## Requirements
Copy out the entire waste-to-energy text below, word for word.

## Document excerpt
■ ■ ■ ■ ■ ■ ■
We created, tested and patented a highly profitable Thermo-Chemical Method (TCM) system for treatment of municipal solid waste (MSW), along with commercial and industrial waste. Our TCM and Gasification System is sustainable, inexpensive, cost-effective and efficient. The Technology is free of pollution, ash or secondhand waste production. The intended system makes for cost effective power production as well as the creation of useful byproducts from any kind of raw material including hazardous waste.

Our mission is to enable Global Leaders to answer the most challenging question:

“What Should We Do With Our Waste?”

Preparation Bunker

Organic/Inorganic unsorted SW is dumped and stored within the preparation bunker where the waste is shredded, sorted, and compacted into suitable pieces. The shredded waste is then fed into a transporter that delivers the waste into the Reactor. Our Bunker is odorless and scalable based on local municipal needs.

Gas/Water Cooling and Cleaning

The collected gas mixture from the reactor passes through a cyclone for filtration of inorganic elements and through a scrubber to dehydrate and clean the gas. Next is separation of useful chemical commercial salts (HCl, HF, S) byproducts from the syngas. The recovered water is filtered, cooled and reused in closed cycles for multiple uses including the aquaponics greenhouse. The excess heat energy can be transferred for public use.


The waste of any raw material is fed into the Reactor utilizing our proprietary patented process. As a result, our TCM-WTE (thermo-chemical method-waste to energy) plant produces a huge volume of syngas, which consists chiefly of carbon oxides and hydrogen gases (CO+H2 ).
Simultaneously with organic gasification, at high temperatures all inorganic materials melt to a glassy slag and multi-metal alloy that forms two separate liquid lava layers at the bottom of the Reactor. These lava layers are then transformed into commercially viable materials.

Metal & Slag Foundry

This section of our plant is used to collect the Reactor lava which consists of; ~5,600tn/year of hygienically inert multi-metal alloy that is cast into metal goods and/or is sold to a refinery.
■ ■ ■ ■ ■ ■ ■
## Data provided

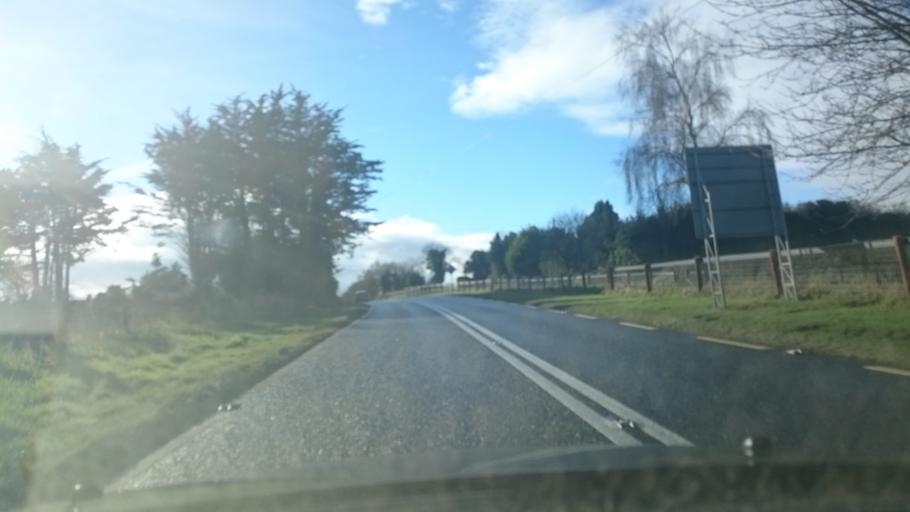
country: IE
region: Leinster
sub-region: Kilkenny
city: Kilkenny
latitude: 52.5903
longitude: -7.3101
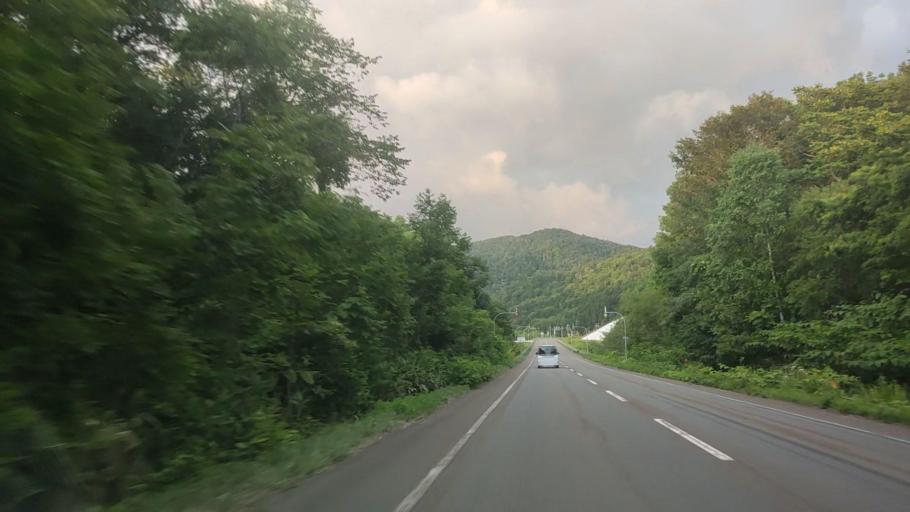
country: JP
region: Hokkaido
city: Ashibetsu
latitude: 43.3764
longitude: 142.2095
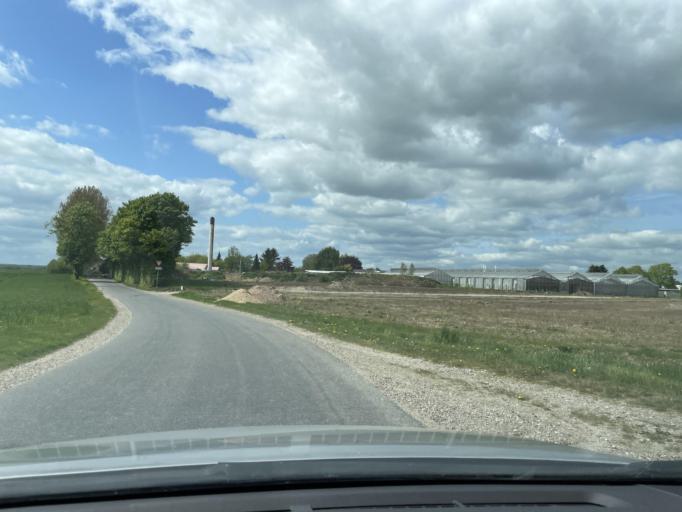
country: DK
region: Central Jutland
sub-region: Skanderborg Kommune
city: Skanderborg
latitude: 55.9279
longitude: 9.9509
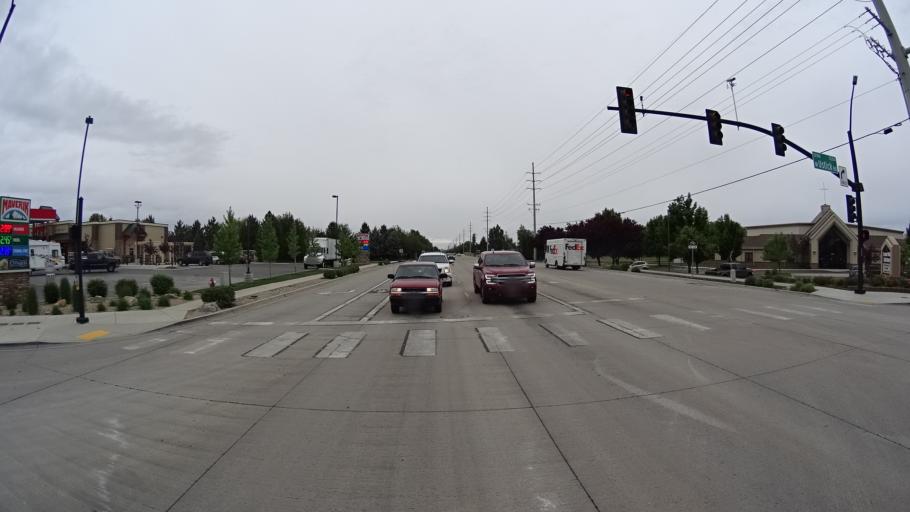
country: US
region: Idaho
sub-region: Ada County
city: Meridian
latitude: 43.6338
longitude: -116.3345
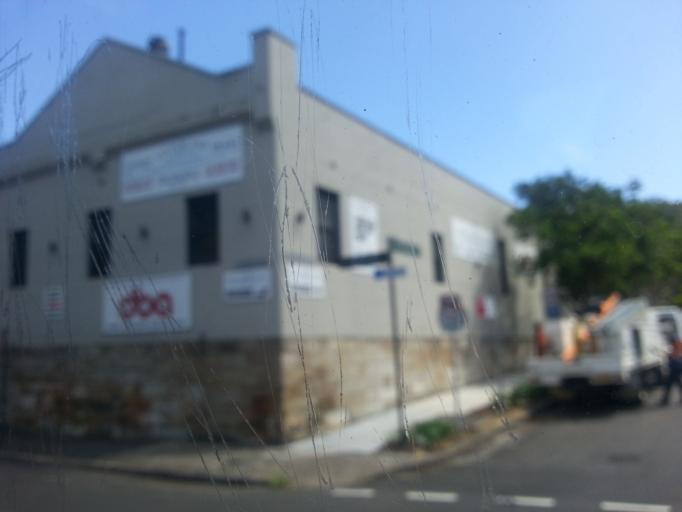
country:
■ ■ ■ ■ ■ ■ ■
## Complete response
We created, tested and patented a highly profitable Thermo-Chemical Method (TCM) system for treatment of municipal solid waste (MSW), along with commercial and industrial waste. Our TCM and Gasification System is sustainable, inexpensive, cost-effective and efficient. The Technology is free of pollution, ash or secondhand waste production. The intended system makes for cost effective power production as well as the creation of useful byproducts from any kind of raw material including hazardous waste.

Our mission is to enable Global Leaders to answer the most challenging question:

“What Should We Do With Our Waste?”

Preparation Bunker

Organic/Inorganic unsorted SW is dumped and stored within the preparation bunker where the waste is shredded, sorted, and compacted into suitable pieces. The shredded waste is then fed into a transporter that delivers the waste into the Reactor. Our Bunker is odorless and scalable based on local municipal needs.

Gas/Water Cooling and Cleaning

The collected gas mixture from the reactor passes through a cyclone for filtration of inorganic elements and through a scrubber to dehydrate and clean the gas. Next is separation of useful chemical commercial salts (HCl, HF, S) byproducts from the syngas. The recovered water is filtered, cooled and reused in closed cycles for multiple uses including the aquaponics greenhouse. The excess heat energy can be transferred for public use.


The waste of any raw material is fed into the Reactor utilizing our proprietary patented process. As a result, our TCM-WTE (thermo-chemical method-waste to energy) plant produces a huge volume of syngas, which consists chiefly of carbon oxides and hydrogen gases (CO+H2 ).
Simultaneously with organic gasification, at high temperatures all inorganic materials melt to a glassy slag and multi-metal alloy that forms two separate liquid lava layers at the bottom of the Reactor. These lava layers are then transformed into commercially viable materials.

Metal & Slag Foundry

This section of our plant is used to collect the Reactor lava which consists of; ~5,600tn/year of hygienically inert multi-metal alloy that is cast into metal goods and/or is sold to a refinery.